**Description of the task**
Each line of the data must be copied exactly.

(Dataset entries)
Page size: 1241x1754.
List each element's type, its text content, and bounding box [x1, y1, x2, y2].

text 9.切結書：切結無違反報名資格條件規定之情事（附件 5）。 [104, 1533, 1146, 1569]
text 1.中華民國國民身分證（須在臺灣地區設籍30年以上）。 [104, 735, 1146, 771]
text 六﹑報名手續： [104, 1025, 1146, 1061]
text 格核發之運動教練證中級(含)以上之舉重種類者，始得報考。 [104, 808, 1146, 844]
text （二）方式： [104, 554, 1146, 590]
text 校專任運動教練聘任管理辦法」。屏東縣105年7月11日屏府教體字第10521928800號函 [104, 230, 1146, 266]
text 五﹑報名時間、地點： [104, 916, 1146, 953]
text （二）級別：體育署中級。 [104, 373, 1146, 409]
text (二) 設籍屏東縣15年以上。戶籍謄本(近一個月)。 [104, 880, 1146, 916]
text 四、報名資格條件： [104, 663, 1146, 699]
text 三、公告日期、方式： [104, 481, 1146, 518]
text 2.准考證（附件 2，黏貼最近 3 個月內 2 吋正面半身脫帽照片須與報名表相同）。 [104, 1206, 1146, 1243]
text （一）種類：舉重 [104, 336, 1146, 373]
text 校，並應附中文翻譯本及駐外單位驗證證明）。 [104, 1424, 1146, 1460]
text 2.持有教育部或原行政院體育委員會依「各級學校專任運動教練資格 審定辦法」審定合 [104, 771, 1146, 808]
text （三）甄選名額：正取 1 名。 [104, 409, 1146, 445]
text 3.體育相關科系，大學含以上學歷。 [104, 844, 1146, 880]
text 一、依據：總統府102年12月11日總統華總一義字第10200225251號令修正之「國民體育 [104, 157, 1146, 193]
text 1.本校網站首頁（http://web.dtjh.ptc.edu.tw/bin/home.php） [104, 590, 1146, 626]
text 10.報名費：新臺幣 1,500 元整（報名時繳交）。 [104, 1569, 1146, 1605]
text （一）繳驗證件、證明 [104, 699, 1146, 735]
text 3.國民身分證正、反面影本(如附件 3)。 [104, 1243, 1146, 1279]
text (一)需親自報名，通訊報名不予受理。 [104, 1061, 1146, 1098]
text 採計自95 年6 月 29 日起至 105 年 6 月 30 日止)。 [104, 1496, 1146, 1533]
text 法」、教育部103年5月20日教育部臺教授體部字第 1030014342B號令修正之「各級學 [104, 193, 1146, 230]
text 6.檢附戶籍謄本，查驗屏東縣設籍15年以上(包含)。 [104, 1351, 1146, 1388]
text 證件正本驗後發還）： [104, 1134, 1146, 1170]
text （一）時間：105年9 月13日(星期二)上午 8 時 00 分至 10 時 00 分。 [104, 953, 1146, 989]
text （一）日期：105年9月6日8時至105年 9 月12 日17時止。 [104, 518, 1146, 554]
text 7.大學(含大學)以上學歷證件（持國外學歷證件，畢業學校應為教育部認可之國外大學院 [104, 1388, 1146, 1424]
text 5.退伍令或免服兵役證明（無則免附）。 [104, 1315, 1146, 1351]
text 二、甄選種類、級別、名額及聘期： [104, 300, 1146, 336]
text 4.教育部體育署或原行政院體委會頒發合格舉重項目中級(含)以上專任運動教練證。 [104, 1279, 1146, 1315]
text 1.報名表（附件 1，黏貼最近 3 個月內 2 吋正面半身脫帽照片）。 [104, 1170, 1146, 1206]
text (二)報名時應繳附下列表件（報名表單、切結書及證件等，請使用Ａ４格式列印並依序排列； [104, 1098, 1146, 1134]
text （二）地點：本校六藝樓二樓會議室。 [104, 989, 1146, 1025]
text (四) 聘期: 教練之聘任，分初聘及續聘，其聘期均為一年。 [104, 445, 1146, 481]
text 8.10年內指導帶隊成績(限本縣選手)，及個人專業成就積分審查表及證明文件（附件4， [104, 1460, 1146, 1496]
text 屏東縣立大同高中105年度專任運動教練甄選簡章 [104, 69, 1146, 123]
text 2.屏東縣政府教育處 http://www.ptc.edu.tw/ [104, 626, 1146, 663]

**Response**
Page size: 1241x1754.
List each element's type, its text content, and bounding box [x1, y1, x2, y2].

text 9.切結書：切結無違反報名資格條件規定之情事（附件 5）。 [104, 1533, 1146, 1569]
text 1.中華民國國民身分證（須在臺灣地區設籍30年以上）。 [104, 735, 1146, 771]
text 六﹑報名手續： [104, 1025, 1146, 1061]
text 格核發之運動教練證中級(含)以上之舉重種類者，始得報考。 [104, 808, 1146, 844]
text （二）方式： [104, 554, 1146, 590]
text 校專任運動教練聘任管理辦法」。屏東縣105年7月11日屏府教體字第10521928800號函 [104, 230, 1146, 266]
text 五﹑報名時間、地點： [104, 916, 1146, 953]
text （二）級別：體育署中級。 [104, 373, 1146, 409]
text (二) 設籍屏東縣15年以上。戶籍謄本(近一個月)。 [104, 880, 1146, 916]
text 四、報名資格條件： [104, 663, 1146, 699]
text 三、公告日期、方式： [104, 481, 1146, 518]
text 2.准考證（附件 2，黏貼最近 3 個月內 2 吋正面半身脫帽照片須與報名表相同）。 [104, 1206, 1146, 1243]
text （一）種類：舉重 [104, 336, 1146, 373]
text 校，並應附中文翻譯本及駐外單位驗證證明）。 [104, 1424, 1146, 1460]
text 2.持有教育部或原行政院體育委員會依「各級學校專任運動教練資格 審定辦法」審定合 [104, 771, 1146, 808]
text （三）甄選名額：正取 1 名。 [104, 409, 1146, 445]
text 3.體育相關科系，大學含以上學歷。 [104, 844, 1146, 880]
text 一、依據：總統府102年12月11日總統華總一義字第10200225251號令修正之「國民體育 [104, 157, 1146, 193]
text 1.本校網站首頁（http://web.dtjh.ptc.edu.tw/bin/home.php） [104, 590, 1146, 626]
text 10.報名費：新臺幣 1,500 元整（報名時繳交）。 [104, 1569, 1146, 1605]
text （一）繳驗證件、證明 [104, 699, 1146, 735]
text 3.國民身分證正、反面影本(如附件 3)。 [104, 1243, 1146, 1279]
text (一)需親自報名，通訊報名不予受理。 [104, 1061, 1146, 1098]
text 採計自95 年6 月 29 日起至 105 年 6 月 30 日止)。 [104, 1496, 1146, 1533]
text 法」、教育部103年5月20日教育部臺教授體部字第 1030014342B號令修正之「各級學 [104, 193, 1146, 230]
text 6.檢附戶籍謄本，查驗屏東縣設籍15年以上(包含)。 [104, 1351, 1146, 1388]
text 證件正本驗後發還）： [104, 1134, 1146, 1170]
text （一）時間：105年9 月13日(星期二)上午 8 時 00 分至 10 時 00 分。 [104, 953, 1146, 989]
text （一）日期：105年9月6日8時至105年 9 月12 日17時止。 [104, 518, 1146, 554]
text 7.大學(含大學)以上學歷證件（持國外學歷證件，畢業學校應為教育部認可之國外大學院 [104, 1388, 1146, 1424]
text 5.退伍令或免服兵役證明（無則免附）。 [104, 1315, 1146, 1351]
text 二、甄選種類、級別、名額及聘期： [104, 300, 1146, 336]
text 4.教育部體育署或原行政院體委會頒發合格舉重項目中級(含)以上專任運動教練證。 [104, 1279, 1146, 1315]
text 1.報名表（附件 1，黏貼最近 3 個月內 2 吋正面半身脫帽照片）。 [104, 1170, 1146, 1206]
text (二)報名時應繳附下列表件（報名表單、切結書及證件等，請使用Ａ４格式列印並依序排列； [104, 1098, 1146, 1134]
text （二）地點：本校六藝樓二樓會議室。 [104, 989, 1146, 1025]
text (四) 聘期: 教練之聘任，分初聘及續聘，其聘期均為一年。 [104, 445, 1146, 481]
text 8.10年內指導帶隊成績(限本縣選手)，及個人專業成就積分審查表及證明文件（附件4， [104, 1460, 1146, 1496]
text 屏東縣立大同高中105年度專任運動教練甄選簡章 [104, 69, 1146, 123]
text 2.屏東縣政府教育處 http://www.ptc.edu.tw/ [104, 626, 1146, 663]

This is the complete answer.